Reading thick and thin
In yesterday’s missive, Joan Westenberg explores the difference between thin and thick desires. As is often the case after reading one of her pieces, I find that it’s difficult to stop thinking about it. That, I think, is one of the marks of good writing. Thanks, Joan.
As she says, others have discussed this distinction between thick and thin desires. My own understanding of such a distinction is grounded in Clifford Geertz’s distinction, building on the work of Gilbert Ryle, between a contextually rich thick description of cultural practices, contrasted with a thin description of observable behaviors.
She frames the distinction between thick and thin rather simply:
A thick desire is one that changes you in the process of pursuing it.
A thin desire is one that doesn’t.
She offers an example of each. One might have the desire to learn calculus. Fulfilling that desire leaves one a changed person — one sees and understands relationships in the world that one could neither see nor understand before learning calculus. Or a person might have the desire to check for notifications on one’s phone. Fulfilling that desire doesn’t change the person. In fact, these days, the design of the phone and software both conspire to keep that desire alive even after repeated fulfillments. (The skeptic in me immediately thought but the notification might signal the arrival of an important email that changes my life! But the satisfaction of receiving such an email is really the satisfaction of a desire significantly different from the desire to check for notifications.)
But somehow Westenberg’s rather simple framing of it struck home and put me into a mode of what I might call thick thinking. I came to a slightly different point. To put the point rather awkwardly: One might satisfy the same desire either thinly or thickly, and the difference is one that makes a difference.
I think this way of framing the point came to mind both because of my long-ago reading of Geertz and also because of something I’ve noticed recently in my reading practice. I have a desire to read. One of the books I’m reading now is Hester Kaplan’s fascinating memoir Twice Born: finding my father in the margins of biography. Kaplan writes about how she came to know her biographer father much better after he died than she knew him while he was living. Her father was rather withdrawn and didn’t talk much about his past life. Kaplan gets clues to his life and identity by reading his notes and letters, and also by reading his highly regarded biography of Mark Twain. Her parents were both writers. She grew up in a Cambridge (MA) household visited regularly by prominent writers and scholars. I know next to nothing about many of these visitors, but my reading of her accounts of them leads me to investigate further. As I read, I feel that I’m coming to know both her and her father and also the cultural world in which they lived rather deeply. My reading also changes me in more personal ways, as her account of her relationship with her father leads me to reflect more deeply on my sometimes troubled relationship with my father and my life as a father myself. Simply put, as I read I build out a larger context that envelopes what Kaplan says and brings it into my life and identity. I’d say — again, somewhat awkwardly — that my reading of this book is decidedly thick.

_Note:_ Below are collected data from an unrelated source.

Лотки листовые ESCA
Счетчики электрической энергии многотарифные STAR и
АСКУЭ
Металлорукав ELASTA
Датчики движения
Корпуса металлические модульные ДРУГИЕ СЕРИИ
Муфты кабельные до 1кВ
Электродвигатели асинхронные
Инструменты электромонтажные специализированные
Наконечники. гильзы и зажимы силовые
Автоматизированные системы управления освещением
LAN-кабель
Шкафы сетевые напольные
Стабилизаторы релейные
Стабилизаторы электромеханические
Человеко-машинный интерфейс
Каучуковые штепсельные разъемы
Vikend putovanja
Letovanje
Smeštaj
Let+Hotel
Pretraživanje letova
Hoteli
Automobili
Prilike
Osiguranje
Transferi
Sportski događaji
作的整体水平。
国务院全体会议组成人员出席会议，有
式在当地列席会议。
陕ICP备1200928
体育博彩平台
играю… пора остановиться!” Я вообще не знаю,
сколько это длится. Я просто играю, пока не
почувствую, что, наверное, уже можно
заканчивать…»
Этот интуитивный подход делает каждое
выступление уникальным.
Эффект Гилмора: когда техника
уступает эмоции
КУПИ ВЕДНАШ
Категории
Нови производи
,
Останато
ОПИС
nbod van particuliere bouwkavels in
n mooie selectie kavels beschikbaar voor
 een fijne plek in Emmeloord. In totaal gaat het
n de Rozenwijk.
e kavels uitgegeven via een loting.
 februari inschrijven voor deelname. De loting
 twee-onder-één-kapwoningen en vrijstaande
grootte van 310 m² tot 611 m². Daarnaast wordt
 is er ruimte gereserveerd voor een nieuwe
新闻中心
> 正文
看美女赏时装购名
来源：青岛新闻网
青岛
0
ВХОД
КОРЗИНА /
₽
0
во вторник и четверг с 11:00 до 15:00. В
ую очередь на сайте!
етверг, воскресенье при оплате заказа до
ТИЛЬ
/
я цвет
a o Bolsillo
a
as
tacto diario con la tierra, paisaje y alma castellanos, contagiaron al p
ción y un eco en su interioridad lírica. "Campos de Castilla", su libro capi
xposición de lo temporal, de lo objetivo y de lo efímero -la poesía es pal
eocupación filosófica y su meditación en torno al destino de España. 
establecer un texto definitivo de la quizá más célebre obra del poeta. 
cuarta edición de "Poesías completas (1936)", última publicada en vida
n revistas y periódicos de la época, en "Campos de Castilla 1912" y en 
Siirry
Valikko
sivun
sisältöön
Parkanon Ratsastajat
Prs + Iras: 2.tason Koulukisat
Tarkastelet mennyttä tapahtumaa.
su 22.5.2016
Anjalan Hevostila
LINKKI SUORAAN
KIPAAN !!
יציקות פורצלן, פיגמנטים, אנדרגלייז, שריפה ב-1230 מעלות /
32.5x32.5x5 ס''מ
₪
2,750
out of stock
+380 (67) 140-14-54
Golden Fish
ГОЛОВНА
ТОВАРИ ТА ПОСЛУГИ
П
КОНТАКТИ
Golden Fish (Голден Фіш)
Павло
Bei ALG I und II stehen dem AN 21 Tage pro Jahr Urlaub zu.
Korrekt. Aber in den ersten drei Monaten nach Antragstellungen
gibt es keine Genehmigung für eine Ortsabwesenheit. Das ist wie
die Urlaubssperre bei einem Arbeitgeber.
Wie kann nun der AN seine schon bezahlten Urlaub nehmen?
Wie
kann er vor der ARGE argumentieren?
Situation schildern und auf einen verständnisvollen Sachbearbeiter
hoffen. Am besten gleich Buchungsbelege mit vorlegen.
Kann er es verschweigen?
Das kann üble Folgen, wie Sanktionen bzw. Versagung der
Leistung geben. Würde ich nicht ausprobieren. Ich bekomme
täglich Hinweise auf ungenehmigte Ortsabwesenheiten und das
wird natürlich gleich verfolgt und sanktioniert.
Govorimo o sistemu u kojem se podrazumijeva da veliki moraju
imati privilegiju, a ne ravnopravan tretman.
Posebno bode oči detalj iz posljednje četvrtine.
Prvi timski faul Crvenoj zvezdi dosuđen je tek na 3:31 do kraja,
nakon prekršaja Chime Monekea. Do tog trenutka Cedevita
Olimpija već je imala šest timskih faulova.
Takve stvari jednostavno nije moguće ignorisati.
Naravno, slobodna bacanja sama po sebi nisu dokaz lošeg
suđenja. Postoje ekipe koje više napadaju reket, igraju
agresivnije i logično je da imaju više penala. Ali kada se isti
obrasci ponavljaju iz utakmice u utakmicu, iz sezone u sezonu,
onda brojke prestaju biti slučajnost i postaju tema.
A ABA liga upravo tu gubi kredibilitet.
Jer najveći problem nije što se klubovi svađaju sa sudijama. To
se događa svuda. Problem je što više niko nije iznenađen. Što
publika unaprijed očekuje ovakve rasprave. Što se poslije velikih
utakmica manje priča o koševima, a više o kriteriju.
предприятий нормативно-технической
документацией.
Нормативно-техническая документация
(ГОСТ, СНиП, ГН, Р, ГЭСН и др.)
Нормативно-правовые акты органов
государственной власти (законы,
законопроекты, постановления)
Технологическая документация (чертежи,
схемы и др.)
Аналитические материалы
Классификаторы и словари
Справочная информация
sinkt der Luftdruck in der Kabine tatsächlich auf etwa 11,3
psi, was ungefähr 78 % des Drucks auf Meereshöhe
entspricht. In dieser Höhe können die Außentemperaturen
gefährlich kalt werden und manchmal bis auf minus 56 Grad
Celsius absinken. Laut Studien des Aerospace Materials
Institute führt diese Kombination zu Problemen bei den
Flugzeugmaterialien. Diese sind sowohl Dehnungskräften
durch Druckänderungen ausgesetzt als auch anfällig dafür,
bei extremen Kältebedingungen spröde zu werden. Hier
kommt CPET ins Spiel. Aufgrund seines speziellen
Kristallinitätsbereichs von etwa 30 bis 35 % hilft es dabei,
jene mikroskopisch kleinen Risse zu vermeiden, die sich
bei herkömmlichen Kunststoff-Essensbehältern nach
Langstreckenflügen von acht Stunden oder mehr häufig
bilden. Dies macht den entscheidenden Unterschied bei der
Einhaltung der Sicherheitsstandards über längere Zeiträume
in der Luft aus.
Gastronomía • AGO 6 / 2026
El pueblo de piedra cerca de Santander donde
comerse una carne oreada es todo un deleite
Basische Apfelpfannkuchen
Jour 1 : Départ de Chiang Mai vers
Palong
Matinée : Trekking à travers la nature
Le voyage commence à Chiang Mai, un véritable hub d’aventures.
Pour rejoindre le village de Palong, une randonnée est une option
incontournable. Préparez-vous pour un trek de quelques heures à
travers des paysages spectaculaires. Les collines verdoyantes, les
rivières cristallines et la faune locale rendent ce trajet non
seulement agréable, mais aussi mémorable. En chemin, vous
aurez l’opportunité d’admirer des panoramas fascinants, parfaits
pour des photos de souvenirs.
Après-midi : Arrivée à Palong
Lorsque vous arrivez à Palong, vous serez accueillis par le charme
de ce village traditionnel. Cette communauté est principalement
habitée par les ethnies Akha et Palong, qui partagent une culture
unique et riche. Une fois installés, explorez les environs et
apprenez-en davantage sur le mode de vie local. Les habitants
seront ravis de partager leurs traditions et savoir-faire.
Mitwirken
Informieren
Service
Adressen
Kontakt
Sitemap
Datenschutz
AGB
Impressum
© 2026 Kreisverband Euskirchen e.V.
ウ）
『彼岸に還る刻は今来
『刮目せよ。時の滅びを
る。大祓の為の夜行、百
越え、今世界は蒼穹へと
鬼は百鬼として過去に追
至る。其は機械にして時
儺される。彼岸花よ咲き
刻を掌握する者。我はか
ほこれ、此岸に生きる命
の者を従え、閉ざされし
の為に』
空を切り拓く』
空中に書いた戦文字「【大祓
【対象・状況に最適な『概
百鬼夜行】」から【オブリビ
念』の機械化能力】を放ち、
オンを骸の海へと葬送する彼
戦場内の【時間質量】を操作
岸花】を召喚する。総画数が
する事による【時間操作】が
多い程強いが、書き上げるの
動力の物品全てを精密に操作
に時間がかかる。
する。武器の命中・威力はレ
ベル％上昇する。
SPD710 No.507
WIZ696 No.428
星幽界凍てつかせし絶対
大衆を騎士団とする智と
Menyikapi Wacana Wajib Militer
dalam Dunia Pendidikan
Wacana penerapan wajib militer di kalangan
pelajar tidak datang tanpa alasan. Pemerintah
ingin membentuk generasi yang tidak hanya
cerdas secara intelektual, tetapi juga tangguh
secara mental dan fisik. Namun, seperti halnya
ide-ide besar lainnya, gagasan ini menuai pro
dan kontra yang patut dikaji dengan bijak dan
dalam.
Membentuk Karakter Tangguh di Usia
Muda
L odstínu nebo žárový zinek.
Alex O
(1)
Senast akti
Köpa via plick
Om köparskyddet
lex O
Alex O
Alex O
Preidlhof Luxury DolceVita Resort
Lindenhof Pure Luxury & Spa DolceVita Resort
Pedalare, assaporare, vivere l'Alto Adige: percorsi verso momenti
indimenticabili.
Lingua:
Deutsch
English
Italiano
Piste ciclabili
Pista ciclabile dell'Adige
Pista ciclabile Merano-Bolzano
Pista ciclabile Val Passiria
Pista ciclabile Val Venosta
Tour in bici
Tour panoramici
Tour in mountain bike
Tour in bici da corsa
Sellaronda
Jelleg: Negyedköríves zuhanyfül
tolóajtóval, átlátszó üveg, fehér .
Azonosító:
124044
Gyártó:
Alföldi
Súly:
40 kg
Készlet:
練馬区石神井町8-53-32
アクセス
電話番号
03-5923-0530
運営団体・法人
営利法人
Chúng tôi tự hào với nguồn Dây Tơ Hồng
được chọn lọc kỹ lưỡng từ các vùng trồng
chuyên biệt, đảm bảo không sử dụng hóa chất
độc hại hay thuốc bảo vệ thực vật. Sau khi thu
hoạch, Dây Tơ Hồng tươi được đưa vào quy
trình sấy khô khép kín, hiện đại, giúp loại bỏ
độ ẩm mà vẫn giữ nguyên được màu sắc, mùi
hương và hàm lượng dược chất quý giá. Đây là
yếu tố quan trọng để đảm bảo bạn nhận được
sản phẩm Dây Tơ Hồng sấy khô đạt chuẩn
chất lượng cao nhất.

Contrast this with my current reading of another book, equally fascinating: In the Land of the Cyclops, a collection of essays by Karl Ove Knausgaard. My son gave me a copy of Knausgaard’s Winter several years ago. Reading it brought me into a different world. I no longer remember many of the details, but I do remember how what I read percolated in my mind for months after finishing it. So when I saw this newer collection on a bookstore shelf after hearing Zadie Smith’s enthusiastic endorsement of Knausgaard’s essays, it was an easy decision to put it on my list. But now, just over 100 pages in, I have to admit not only that I’m challenged by the text, but also that I’m not meeting that challenge very well. It’s a difficult read for me, both because of the depth and breadth of cultural knowledge that Knausgaard brings to his writing and because of the rather subtle way in which he develops his discussion. Occasionally I note observations that I think are particularly insightful, but I know that I’m not coming close to gaining the deeper understanding – the life-changing understanding — that a more careful reading would yield. I’d say that I’m reading this collection of essays thinly, a stark contrast to my thick reading of Kaplan’s memoir.
So this morning I face the question: do I set Knausgaard aside, acknowledging that at this point I’m simply not ready/able to give it the attention it deserves? Do I continue reading thinly, collecting the occasional insight? Or do I push myself to engage more deeply in my reading, with the expectation that he will once again lead me to see the world in a different way?
I’m not sure of my answer, though I know that my attachment to sunk costs makes it rather difficult to put the book away. Even so, I’m inclined to think that if I’m not ready to engage more deeply, setting it aside is the better choice.